Since October 7, it seems that we are living through a polarising time. The space for moderate positions in vanishingly small, and the extremes on both the right and left have been growing rapidly. Like all Jews, I want to know where the majority of our Aussie community sits. I suspect that Australia’s Jewish community may be far more radically dispositioned on both the right and left than the peak mainstream bodies would like to admit.
In both the Gen08 and Gen17 surveys the demographers include Israel-related questions, but they tended to be indirect, asking respondents to rate emotional attachment to Israel or describe how important Israel was to a person’s Jewish identity.
While I can see how these are valuable measures, similar questions in Gen26 would not capture the sharper political and ideological distinctions that now exist in communal discourse in Australia since October 7.
What Gen26 needs, therefore, are questions that are clear, direct, and capable of producing definitive data. For example, instead of asking Australian Jews only about emotional attachment to Israel, Gen26 could include a straightforward identity classification question such as:
Which of the following best describes your current view?
• I consider myself a Zionist
• I feel generally supportive of Israel but do not identify with the term Zionist
• I feel neutral or uncertain
• I feel critical of Zionism
• I consider myself anti-Zionist
A question framed like this would provide the kind of clarity our community has never actually had about where a majority of Australian Jews stand on Israel in a post October-7 world.

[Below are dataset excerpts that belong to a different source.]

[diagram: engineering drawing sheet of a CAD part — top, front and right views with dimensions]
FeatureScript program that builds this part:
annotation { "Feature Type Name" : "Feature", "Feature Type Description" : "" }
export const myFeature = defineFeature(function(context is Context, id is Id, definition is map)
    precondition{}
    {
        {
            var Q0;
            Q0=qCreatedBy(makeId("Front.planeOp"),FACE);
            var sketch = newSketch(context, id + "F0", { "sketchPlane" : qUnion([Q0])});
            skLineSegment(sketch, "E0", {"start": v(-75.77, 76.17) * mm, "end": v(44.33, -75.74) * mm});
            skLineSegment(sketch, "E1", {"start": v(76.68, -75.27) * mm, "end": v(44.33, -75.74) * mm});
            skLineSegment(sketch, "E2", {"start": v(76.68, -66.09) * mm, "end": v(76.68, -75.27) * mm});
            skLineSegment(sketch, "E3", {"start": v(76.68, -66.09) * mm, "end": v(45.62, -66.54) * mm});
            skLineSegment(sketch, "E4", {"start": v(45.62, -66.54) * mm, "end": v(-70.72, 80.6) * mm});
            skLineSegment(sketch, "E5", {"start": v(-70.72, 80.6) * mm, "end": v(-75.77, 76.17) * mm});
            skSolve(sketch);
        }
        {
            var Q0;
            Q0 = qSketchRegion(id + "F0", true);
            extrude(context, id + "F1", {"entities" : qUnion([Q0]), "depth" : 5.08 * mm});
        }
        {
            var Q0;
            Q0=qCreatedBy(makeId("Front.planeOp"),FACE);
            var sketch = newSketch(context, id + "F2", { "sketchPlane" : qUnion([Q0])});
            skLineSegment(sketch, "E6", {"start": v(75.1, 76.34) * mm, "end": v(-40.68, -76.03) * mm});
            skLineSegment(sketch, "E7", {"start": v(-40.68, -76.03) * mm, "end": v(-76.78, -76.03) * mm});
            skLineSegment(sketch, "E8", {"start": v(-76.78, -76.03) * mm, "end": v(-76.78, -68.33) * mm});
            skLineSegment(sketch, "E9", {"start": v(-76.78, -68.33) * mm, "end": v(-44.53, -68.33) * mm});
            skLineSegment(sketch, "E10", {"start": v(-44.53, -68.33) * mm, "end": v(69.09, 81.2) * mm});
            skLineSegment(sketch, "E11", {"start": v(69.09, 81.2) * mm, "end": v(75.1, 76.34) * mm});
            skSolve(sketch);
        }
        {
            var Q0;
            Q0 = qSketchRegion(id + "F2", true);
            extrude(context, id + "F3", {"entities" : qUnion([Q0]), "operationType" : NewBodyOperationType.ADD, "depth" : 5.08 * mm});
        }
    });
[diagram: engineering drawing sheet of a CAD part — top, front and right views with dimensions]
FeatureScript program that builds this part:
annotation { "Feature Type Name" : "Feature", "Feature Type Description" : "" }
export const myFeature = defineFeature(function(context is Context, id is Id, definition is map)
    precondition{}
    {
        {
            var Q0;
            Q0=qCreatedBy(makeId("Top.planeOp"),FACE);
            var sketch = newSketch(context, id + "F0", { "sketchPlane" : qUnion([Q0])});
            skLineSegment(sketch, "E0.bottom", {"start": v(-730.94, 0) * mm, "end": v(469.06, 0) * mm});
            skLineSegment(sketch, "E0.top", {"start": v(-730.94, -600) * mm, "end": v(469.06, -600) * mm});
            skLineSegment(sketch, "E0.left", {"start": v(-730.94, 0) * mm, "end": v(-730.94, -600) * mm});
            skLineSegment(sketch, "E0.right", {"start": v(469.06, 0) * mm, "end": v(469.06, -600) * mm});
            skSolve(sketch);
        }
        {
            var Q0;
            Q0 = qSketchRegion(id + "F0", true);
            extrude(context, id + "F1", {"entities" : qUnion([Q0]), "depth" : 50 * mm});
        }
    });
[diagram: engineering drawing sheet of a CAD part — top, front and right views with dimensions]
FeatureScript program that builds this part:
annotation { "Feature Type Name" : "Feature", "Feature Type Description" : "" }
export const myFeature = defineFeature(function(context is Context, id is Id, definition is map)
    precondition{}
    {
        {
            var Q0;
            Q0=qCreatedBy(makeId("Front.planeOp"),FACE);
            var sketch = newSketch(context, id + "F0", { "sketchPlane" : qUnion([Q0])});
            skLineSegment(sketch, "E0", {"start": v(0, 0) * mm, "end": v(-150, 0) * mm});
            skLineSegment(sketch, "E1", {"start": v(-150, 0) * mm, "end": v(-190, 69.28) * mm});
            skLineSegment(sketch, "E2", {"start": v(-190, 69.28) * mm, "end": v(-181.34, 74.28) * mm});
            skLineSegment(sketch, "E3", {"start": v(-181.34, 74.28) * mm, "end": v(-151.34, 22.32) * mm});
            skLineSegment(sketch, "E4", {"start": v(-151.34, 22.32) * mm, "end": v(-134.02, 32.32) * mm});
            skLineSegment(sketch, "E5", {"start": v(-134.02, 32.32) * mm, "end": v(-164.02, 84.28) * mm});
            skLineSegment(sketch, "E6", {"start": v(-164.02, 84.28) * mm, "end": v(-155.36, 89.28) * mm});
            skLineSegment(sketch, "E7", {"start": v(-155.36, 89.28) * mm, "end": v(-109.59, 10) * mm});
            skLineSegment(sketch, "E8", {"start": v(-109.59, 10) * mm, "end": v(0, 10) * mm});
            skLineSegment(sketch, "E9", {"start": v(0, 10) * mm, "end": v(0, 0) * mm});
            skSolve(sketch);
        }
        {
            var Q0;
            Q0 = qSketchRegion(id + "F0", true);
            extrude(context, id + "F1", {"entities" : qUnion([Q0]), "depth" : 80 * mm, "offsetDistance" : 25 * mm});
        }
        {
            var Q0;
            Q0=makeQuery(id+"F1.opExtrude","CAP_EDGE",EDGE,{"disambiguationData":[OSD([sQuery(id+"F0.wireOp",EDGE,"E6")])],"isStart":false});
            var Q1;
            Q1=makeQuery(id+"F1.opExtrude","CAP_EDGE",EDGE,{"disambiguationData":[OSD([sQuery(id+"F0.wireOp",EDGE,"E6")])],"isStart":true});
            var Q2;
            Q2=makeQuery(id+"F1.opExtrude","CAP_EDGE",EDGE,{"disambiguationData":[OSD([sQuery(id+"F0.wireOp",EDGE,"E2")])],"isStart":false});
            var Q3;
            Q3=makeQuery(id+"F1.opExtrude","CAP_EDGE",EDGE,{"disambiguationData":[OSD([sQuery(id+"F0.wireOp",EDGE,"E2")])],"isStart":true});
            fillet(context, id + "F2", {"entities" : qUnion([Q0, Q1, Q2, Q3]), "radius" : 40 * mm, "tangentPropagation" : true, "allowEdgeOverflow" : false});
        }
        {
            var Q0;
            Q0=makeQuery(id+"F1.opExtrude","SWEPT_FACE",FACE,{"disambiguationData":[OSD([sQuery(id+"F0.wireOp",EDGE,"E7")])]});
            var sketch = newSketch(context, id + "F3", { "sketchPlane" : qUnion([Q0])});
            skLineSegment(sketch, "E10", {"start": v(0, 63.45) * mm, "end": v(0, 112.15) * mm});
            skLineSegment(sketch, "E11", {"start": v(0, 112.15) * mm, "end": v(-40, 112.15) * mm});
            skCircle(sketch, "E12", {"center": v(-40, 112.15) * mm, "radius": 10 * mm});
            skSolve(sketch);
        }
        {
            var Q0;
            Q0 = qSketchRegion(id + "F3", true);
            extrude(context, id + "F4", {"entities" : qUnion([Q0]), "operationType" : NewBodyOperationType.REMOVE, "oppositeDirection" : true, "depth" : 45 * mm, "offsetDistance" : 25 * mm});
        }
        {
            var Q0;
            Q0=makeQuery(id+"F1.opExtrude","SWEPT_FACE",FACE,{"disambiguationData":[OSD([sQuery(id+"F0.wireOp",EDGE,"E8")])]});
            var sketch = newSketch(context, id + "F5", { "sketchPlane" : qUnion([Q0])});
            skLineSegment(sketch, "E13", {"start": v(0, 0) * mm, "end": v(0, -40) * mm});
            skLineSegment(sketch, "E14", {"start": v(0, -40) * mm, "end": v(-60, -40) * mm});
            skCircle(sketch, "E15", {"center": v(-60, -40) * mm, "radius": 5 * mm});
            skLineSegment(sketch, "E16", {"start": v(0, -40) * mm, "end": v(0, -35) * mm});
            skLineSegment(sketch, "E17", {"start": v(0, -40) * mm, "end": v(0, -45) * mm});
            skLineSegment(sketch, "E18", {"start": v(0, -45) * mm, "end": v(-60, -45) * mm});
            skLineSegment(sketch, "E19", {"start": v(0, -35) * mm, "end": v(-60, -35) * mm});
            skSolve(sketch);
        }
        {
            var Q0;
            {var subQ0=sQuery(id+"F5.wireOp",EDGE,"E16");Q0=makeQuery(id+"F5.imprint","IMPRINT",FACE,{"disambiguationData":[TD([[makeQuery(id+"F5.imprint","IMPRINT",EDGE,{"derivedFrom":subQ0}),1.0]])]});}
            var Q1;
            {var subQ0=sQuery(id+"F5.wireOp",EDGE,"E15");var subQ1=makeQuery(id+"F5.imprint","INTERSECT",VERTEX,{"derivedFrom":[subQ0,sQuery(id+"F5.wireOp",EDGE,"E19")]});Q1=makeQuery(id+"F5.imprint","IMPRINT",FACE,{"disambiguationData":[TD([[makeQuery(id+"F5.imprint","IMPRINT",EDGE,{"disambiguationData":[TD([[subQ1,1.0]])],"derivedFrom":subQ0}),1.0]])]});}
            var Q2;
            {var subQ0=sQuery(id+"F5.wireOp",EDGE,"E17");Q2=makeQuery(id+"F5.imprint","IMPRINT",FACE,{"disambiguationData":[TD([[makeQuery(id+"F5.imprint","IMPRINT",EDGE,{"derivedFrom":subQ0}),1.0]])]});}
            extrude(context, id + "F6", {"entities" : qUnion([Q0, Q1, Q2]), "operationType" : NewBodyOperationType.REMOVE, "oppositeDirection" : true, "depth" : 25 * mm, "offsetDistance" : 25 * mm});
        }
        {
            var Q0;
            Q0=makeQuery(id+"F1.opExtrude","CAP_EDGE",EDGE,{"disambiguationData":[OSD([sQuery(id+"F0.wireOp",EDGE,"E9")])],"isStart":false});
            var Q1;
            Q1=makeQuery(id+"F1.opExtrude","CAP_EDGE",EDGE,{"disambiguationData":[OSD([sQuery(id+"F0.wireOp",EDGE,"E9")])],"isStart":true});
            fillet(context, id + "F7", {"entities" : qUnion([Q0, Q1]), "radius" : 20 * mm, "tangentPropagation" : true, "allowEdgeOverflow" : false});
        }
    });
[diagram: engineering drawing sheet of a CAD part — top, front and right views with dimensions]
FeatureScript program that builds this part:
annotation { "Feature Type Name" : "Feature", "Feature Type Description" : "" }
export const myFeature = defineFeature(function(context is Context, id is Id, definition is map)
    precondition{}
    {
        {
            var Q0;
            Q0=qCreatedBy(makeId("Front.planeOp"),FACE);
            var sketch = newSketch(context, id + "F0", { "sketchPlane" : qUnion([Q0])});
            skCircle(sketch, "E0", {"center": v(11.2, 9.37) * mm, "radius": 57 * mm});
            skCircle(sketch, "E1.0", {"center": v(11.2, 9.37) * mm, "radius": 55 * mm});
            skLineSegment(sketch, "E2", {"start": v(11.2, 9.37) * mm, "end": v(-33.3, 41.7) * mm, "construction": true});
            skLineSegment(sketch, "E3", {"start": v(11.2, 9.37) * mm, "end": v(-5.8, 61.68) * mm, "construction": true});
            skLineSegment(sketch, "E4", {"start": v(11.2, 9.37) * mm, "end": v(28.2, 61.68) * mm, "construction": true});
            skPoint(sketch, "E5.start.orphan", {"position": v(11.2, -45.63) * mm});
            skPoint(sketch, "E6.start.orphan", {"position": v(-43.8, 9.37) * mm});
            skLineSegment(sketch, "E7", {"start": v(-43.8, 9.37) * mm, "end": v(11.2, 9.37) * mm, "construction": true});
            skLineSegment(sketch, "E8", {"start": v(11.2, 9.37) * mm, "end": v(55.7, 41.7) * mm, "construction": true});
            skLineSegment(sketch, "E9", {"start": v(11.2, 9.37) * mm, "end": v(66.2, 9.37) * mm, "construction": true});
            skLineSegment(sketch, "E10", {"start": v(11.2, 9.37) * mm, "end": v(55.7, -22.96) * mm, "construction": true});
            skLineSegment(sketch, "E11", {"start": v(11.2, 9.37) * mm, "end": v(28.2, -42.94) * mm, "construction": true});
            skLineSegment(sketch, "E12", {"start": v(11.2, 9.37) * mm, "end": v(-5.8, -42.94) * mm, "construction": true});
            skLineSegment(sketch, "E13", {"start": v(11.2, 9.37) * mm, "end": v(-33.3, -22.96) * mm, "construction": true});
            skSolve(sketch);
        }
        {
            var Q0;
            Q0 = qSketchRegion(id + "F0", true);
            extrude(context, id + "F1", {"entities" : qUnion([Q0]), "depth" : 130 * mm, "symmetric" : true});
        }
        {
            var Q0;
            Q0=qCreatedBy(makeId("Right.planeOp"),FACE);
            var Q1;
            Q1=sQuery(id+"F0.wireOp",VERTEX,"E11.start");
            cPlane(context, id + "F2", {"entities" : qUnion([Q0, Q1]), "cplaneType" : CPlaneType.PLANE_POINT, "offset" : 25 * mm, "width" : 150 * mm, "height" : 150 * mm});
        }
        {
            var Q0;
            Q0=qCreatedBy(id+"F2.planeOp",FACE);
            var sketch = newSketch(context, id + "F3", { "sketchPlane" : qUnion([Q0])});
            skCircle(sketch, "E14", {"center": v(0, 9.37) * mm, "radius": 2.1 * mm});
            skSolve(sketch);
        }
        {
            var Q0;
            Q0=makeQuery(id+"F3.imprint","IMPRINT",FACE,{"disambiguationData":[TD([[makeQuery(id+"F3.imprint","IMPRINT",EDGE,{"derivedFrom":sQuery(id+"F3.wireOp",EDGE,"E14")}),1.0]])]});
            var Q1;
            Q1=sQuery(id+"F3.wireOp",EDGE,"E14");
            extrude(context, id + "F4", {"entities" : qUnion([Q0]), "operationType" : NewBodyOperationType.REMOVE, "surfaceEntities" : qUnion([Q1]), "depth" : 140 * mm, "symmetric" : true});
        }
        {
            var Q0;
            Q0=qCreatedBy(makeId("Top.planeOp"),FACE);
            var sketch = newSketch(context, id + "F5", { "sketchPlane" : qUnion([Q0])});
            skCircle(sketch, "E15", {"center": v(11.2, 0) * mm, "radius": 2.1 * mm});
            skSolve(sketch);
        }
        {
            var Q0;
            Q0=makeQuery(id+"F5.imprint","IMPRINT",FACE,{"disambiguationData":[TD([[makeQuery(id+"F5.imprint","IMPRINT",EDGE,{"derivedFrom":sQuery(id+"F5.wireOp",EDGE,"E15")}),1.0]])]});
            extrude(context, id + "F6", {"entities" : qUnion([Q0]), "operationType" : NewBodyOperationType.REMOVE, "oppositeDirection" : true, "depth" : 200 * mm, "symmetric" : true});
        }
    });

Similarly, rather than asking vaguely about satisfaction with Australian Jewish communal life, Gen26 could more precisely assess how Australian Jews feel about our peak representative bodies. For example, Gen26 could ask:
How well do you feel mainstream Jewish representative organisations reflect your views on major public issues?
• Very well
• Fairly well
• Neither well nor poorly
• Not very well
• Not at all well
Another useful question might be:
Do you believe a wide range of political perspectives can be openly expressed within the Australian Jewish community without social or professional consequences?
• Yes, fully
• Mostly
• Unsure
• Mostly not
• Not at all
I would like to think our peak bodies are broadly representative, but I suspect that if questions like this were asked directly in Gen26, we might receive answers that significantly reshape our understanding of where the majority of our community actually sits.
If Gen26 avoids questions capable of assessing how many Australian Jews identify as Zionist or anti-Zionist, how well our peak bodies represent Australian Jews and how Aussie Jews perceive their ability to speak critically on different political issues, it risks producing a beautifully designed and methodologically rigorous study that nevertheless fails to address the core issues that matter most to our community at this particular moment in communal life.
I do not bring forth these proposed questions to stir the pot. I deeply admire the work of the demographers involved, whose earlier studies gave us extremely valuable insight into patterns of affiliation, migration, education, religious practice, and identity among Australian Jews. I also recognise that it is not easy to operate within a communal environment that is understandably cautious about asking questions that may surface uncomfortable truths.
But since October 7, with our community visibly fragmenting and newer organisations on both the political right and left insisting that the mainstream does not represent them, we deserve to know, with certainty based on evidence, not assumptions, who actually speaks for Australian Jews and where the majority of opinion truly lies.
There is, I suspect, a reluctance or fear that asking such questions in Gen26 might reveal a community that is more internally divided, more politically complex, and less institutionally aligned than we have long assumed. Equally, it is entirely possible that the data will confirm that our peak bodies do, in fact, reflect the views of most Australian Jews.
If Gen26 is to live up to its promise of informing the future of Australian Jewish life, it must be willing not only to count us, but to understand us, even when the answers complicate the stories we have told about ourselves for years.